What makes ML in Computational Biology especially difficult?


There are several related issues that make ML for computational biology hard.
1- Getting “signal” is challenging. The data often comes with lots of noise and missing values and imputation is hard. Say you are measuring single cell RNA sequence counts, the data comes with considerable noise and lots of things may be dynamically changing during your measurements, it’s challenging to clean it. Vision and NLP are often cleaner.


2- A lot of biological data can be high dimensional in the number of variables that affect them (Curse of dimensionality). Take protein sequence of size 20, there are 20^20 possible sequences, you can barely hope to have collected data about an infinitesimally small fraction of this space, hence if the space itself is not easy (hint: it’s often not), you have a poor chance of making a generalizable model. Even notwithstanding how big the space is, large biological datasets (which may cost millions of dollars to acquire) are of the order of 10^6 samples, but most fall within 10^3–10^4. For Vision and NLP, it’s much cheaper to get bigger datasets.

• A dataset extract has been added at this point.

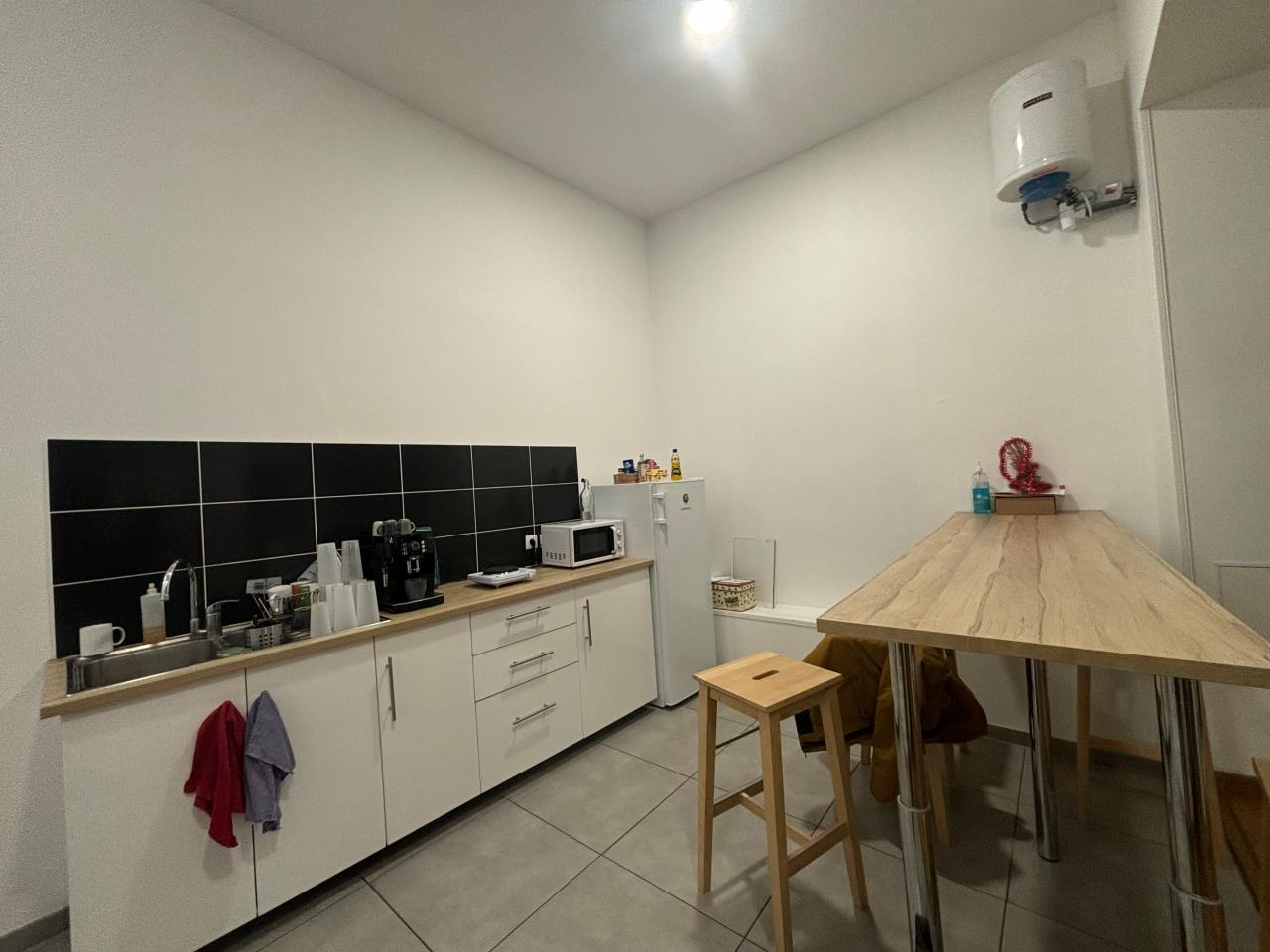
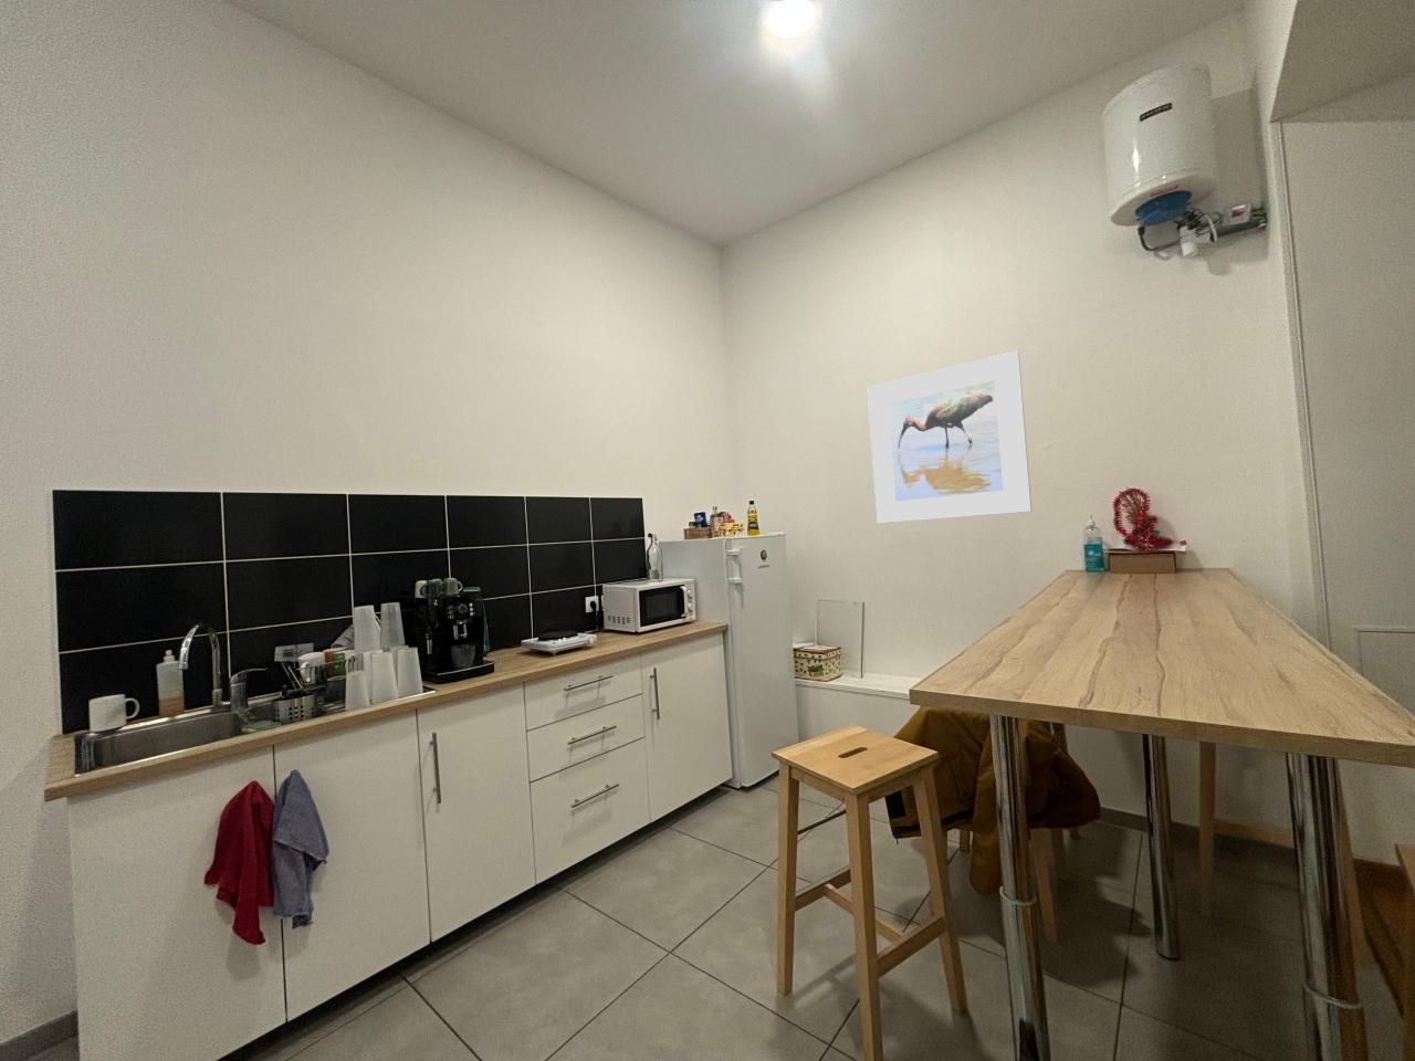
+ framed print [867,350,1033,524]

3-Labeling your data is expensive and time consuming. Hence, you cannot iterate a lot. In my work, each experiment that labels my protein sequences, if done by people who are experts at it, takes a couple of months to finish. At best, I can hope to conduct 3–4 experiments for a project. Unsupervised learning is also hard due to lack of data.
4- Validation is hard (especially with generative models). If my language model is producing garbage sentences, I will immediately know, and occasionally even trouble shoot (Oh, it thinks humans bark too). If my image recognition algorithm is recognizing dogs as volcanos, I’d probably know. But if my model is telling me a protein is toxic, or a particular sequence is not going to bind to another one, I have to run at least a couple of time consuming experiments to verify.
These bottlenecks slow down research in ML as relevant to computational biology, which also means that algorithms are less mature for the purpose that we care about. But there is no lack of effort, and it is growing over time. The fact that it is hard makes it just more interesting.